Using Recoll to index my hoard.

08 February 2022

Long time readers are probably familar with two things: Horror stories about my dental work, and my endless quest to find search software that'll let me make sense of my data hoard (because I never delete anything). Thankfully, the former's been fairly good lately so I don't have any real complaints there. Things have improved on the latter front, remarkably.

I've experimented off and on with a personal search engine called Recoll, which was designed to work alongside Linux desktop environments initially but later it was ported to Mac OS X and Windows. It is noteworthy in that it tries to be aware of as many different file formats as possible, from plain old text files like my .plan file to Microsoft Word documents. It can uncompress archived files to index their contents and it's even smart enough to detect when a file should be OCR'd using the open source Tesseract engine. You can even use Recoll to index your e-mail, if you're old-fashioned enough to keep it on your own computer.

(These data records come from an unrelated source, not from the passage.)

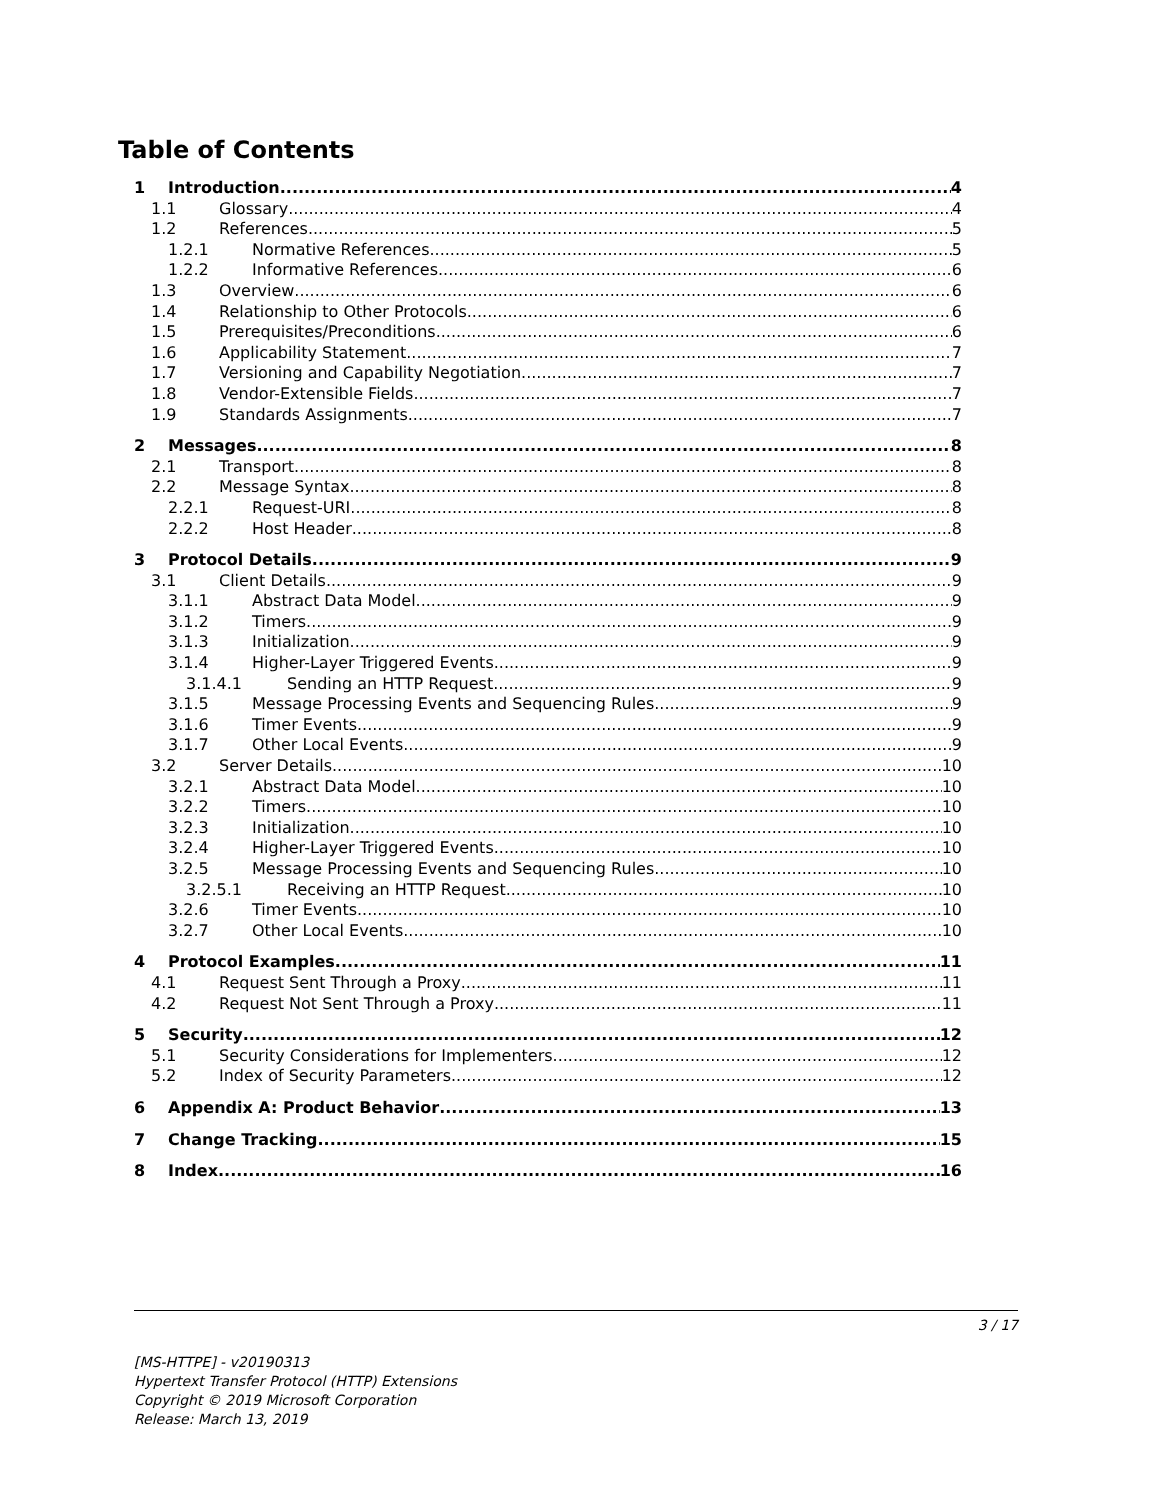Table of Contents
1 Introduction 4
1.1 Glossary 4
1.2 References 5
1.2.1 Normative References 5
1.2.2 Informative References 6
1.3 Overview 6
1.4 Relationship to Other Protocols 6
1.5 Prerequisites/Preconditions 6
1.6 Applicability Statement 7
1.7 Versioning and Capability Negotiation 7
1.8 Vendor-Extensible Fields 7
1.9 Standards Assignments 7
2 Messages 8
2.1 Transport 8
2.2 Message Syntax 8
2.2.1 Request-URI 8
2.2.2 Host Header 8
3 Protocol Details 9
3.1 Client Details 9
3.1.1 Abstract Data Model 9
3.1.2 Timers 9
3.1.3 Initialization 9
3.1.4 Higher-Layer Triggered Events 9
3.1.4.1 Sending an HTTP Request 9
3.1.5 Message Processing Events and Sequencing Rules 9
3.1.6 Timer Events 9
3.1.7 Other Local Events 9
3.2 Server Details 10
3.2.1 Abstract Data Model 10
3.2.2 Timers 10
3.2.3 Initialization 10
3.2.4 Higher-Layer Triggered Events 10
3.2.5 Message Processing Events and Sequencing Rules 10
3.2.5.1 Receiving an HTTP Request 10
3.2.6 Timer Events 10
3.2.7 Other Local Events 10
4 Protocol Examples 11
4.1 Request Sent Through a Proxy 11
4.2 Request Not Sent Through a Proxy 11
5 Security 12
5.1 Security Considerations for Implementers 12
5.2 Index of Security Parameters 12
6 Appendix A: Product Behavior 13
7 Change Tracking 15
8 Index 16
3 / 17
[MS-HTTPE] - v20190313
Hypertext Transfer Protocol (HTTP) Extensions
Copyright © 2019 Microsoft Corporation
Release: March 13, 2019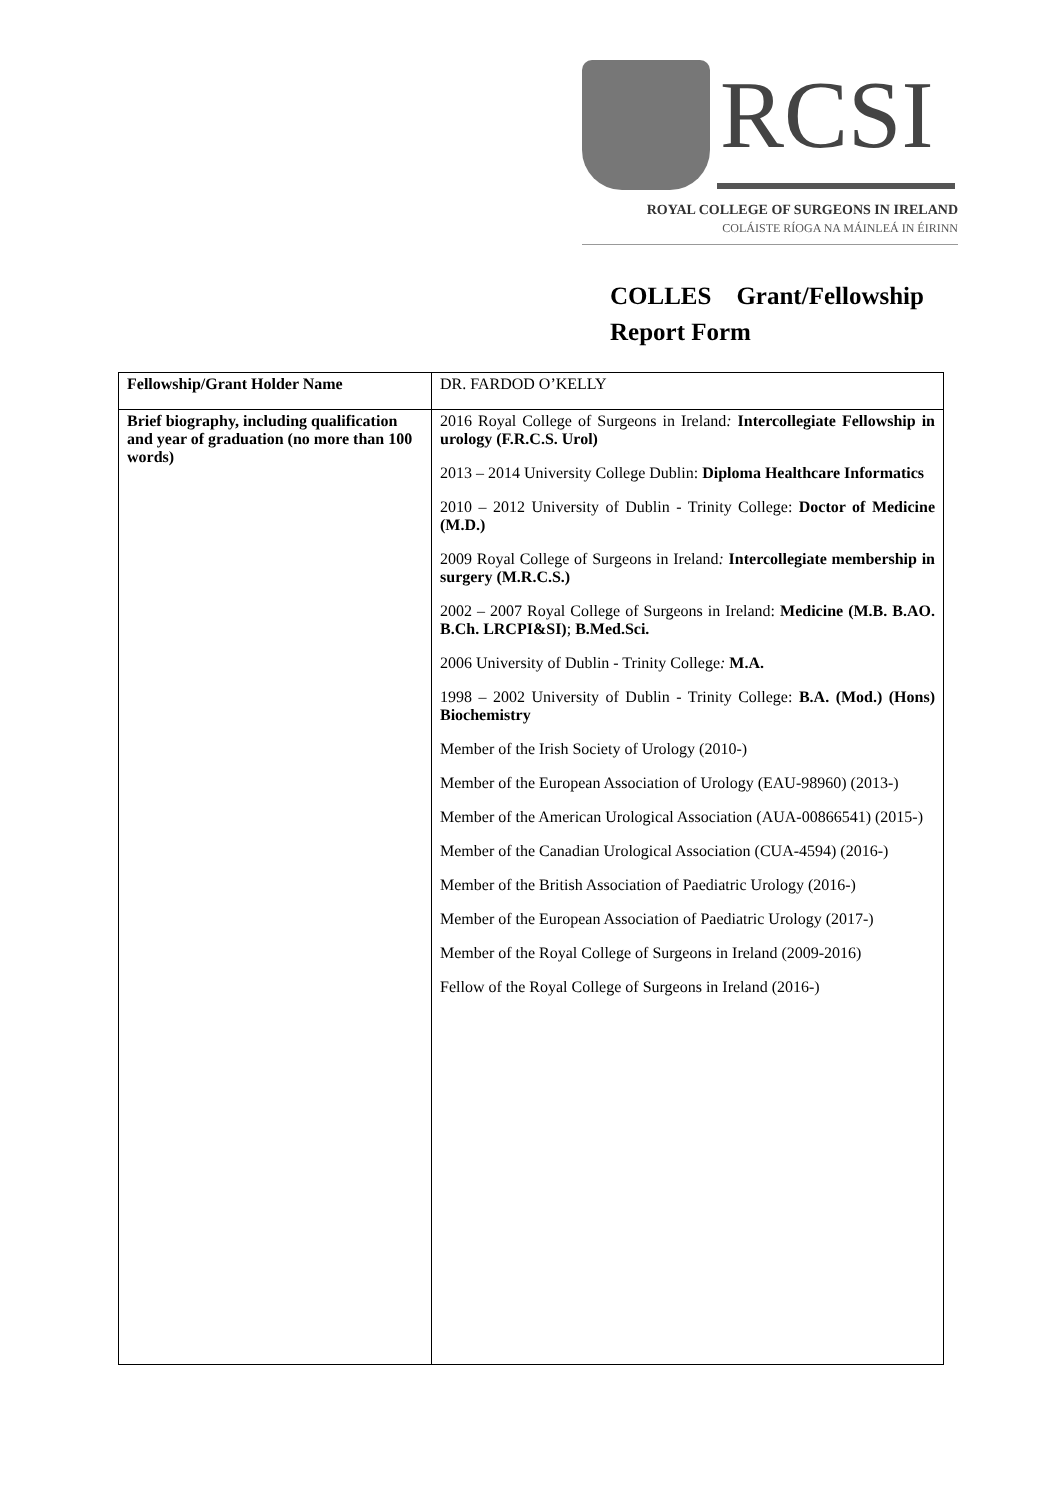RCSI
ROYAL COLLEGE OF SURGEONS IN IRELAND
COLÁISTE RÍOGA NA MÁINLEÁ IN ÉIRINN
COLLES Grant/Fellowship
Report Form
| Fellowship/Grant Holder Name | DR. FARDOD O’KELLY |
| Brief biography, including qualification and year of graduation (no more than 100 words) | 2016 Royal College of Surgeons in Ireland : Intercollegiate Fellowship in urology (F.R.C.S. Urol) 2013 – 2014 University College Dublin: Diploma Healthcare Informatics 2010 – 2012 University of Dublin - Trinity College: Doctor of Medicine (M.D.) 2009 Royal College of Surgeons in Ireland : Intercollegiate membership in surgery (M.R.C.S.) 2002 – 2007 Royal College of Surgeons in Ireland: Medicine (M.B. B.AO. B.Ch. LRCPI&SI) ; B.Med.Sci. 2006 University of Dublin - Trinity College : M.A. 1998 – 2002 University of Dublin - Trinity College: B.A. (Mod.) (Hons) Biochemistry Member of the Irish Society of Urology (2010-) Member of the European Association of Urology (EAU-98960) (2013-) Member of the American Urological Association (AUA-00866541) (2015-) Member of the Canadian Urological Association (CUA-4594) (2016-) Member of the British Association of Paediatric Urology (2016-) Member of the European Association of Paediatric Urology (2017-) Member of the Royal College of Surgeons in Ireland (2009-2016) Fellow of the Royal College of Surgeons in Ireland (2016-) |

Recoll is also packaged by many distros of Linux natively, so you should be able to just install it normally.

Rather than just diving into the deep end and using it until I ran into all of the problems I decided to do something different and start small. I installed Recoll on Windbringer (sudo pacman -S recoll tesseract id3lib), added the desktop app to my toolbar, and configured it to index my library (~/lib) and music collection (~/mp3). I also set it up so that Recoll's indexer (recollindex) would start up automatically by copying the one included in the package into my ~/.config/autostart directory and modifying it slightly:

[Desktop Entry]
Name=Recoll real time indexer
Comment=Runs in background to extract and index text from modified documents
Icon=system-run

# -w 60: Wait 60 seconds after startup before indexing.
# -m: Monitor the file system for new or deleted files and react accordingly.
# -c /home/drwho/.recoll: Look for configuration here.
Exec=recollindex -w 60 -m -c /home/drwho/.recoll
Terminal=false
TerminalOptions=
Type=Application
Categories=Utility;Filesystem;Database;
NoDisplay=true
X-GNOME-Autostart-enabled=true
X-KDE-autostart-after=panel
X-KDE-UniqueApplet=true

Much to my surprise it works really, really well on Windbringer. It didn't take very long to spider and build an index for the two library directories, maybe half an hour at most. I hasten to caveat this by saying that the reason building the initial index was so fast is because Windbringer has a really good solid state drive (a 2 TB Toshiba KXG50PNV2T04 NVMe). The last time I tried using Recoll Windbringer had a fairly slow (even for the time) conventional hard drive and indexing took ages. So, point the first: Fast hard drive, ideally a solid state drive. Cautiously hopeful, I installed the native OSX build on my work laptop, turned it loose with much the same configuration (only indexing work stuff), and put it through its paces over a couple of weeks. And it works pretty well there, too. So I then took the plunge and installed Recoll on Leandra.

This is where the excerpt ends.